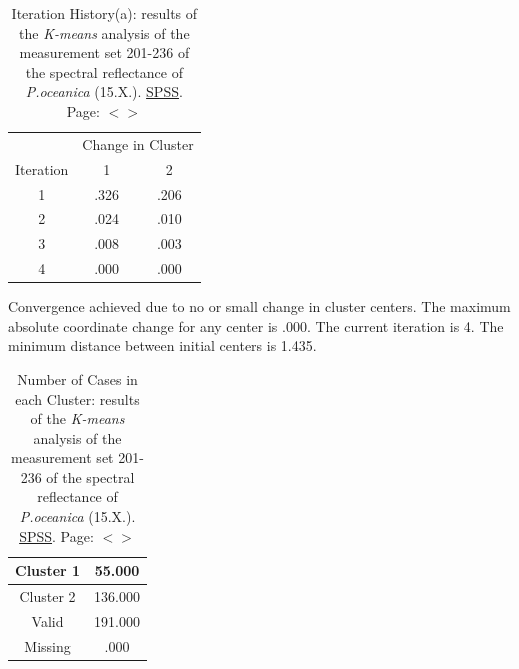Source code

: \documentclass[11pt]{article}
\begin{document}
\begin{appendices}
\begin{table}[H]\footnotesize
	\caption{Iteration History(a): results of the \textit{K-means} analysis of the measurement set 201-236 of the spectral reflectance of \textit{P.oceanica} (15.X.).  \href{http://www.spss.com/}{SPSS}. Page: $<$\pageref{page-41}$>$}
	\begin{center}
	\begin{tabular}{|c|c|c|}
		\hline\hline
		& \multicolumn{2}{|c|}{Change in Cluster} \\
		 Iteration & 1 & 2 \\ \hline\hline
		1 &	.326 &	.206 \\ \hline
		2 &	.024 & 	.010 \\ \hline
		3 &	.008 &	.003 \\ \hline
		4 &	.000 &	.000 \\ \hline
	\end{tabular}
	\end{center}
	Convergence achieved due to no or small change in cluster centers. The maximum absolute coordinate change for any center is .000. The current iteration is 4. The minimum distance between initial centers is 1.435.
\label{tab:21}
\end{table}

\begin{table}[H]
	\caption{Number of Cases in each Cluster: results of the \textit{K-means} analysis of the measurement set 201-236 of the spectral reflectance of \textit{P.oceanica} (15.X.).  \href{http://www.spss.com/}{SPSS}. Page: $<$\pageref{page-41}$>$}
		\begin{center}
		\begin{tabular}{|c|c|}
		\hline\hline
			Cluster 1 & 55.000 \\ \hline
			Cluster 2 & 136.000 \\ \hline
			Valid &	191.000 \\ \hline
			Missing & .000 \\ \hline
		\end{tabular}
		\end{center}
	\label{tab:22}
\end{table}


\end{appendices}
\end{document}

* DESCRIPTION OF THE TASK
Within the material above, show every line that includes "oceanica".

* EXERCISE RESPONSE
	\caption{Iteration History(a): results of the \textit{K-means} analysis of the measurement set 201-236 of the spectral reflectance of \textit{P.oceanica} (15.X.).  \href{http://www.spss.com/}{SPSS}. Page: $<$\pageref{page-41}$>$}
	\caption{Number of Cases in each Cluster: results of the \textit{K-means} analysis of the measurement set 201-236 of the spectral reflectance of \textit{P.oceanica} (15.X.).  \href{http://www.spss.com/}{SPSS}. Page: $<$\pageref{page-41}$>$}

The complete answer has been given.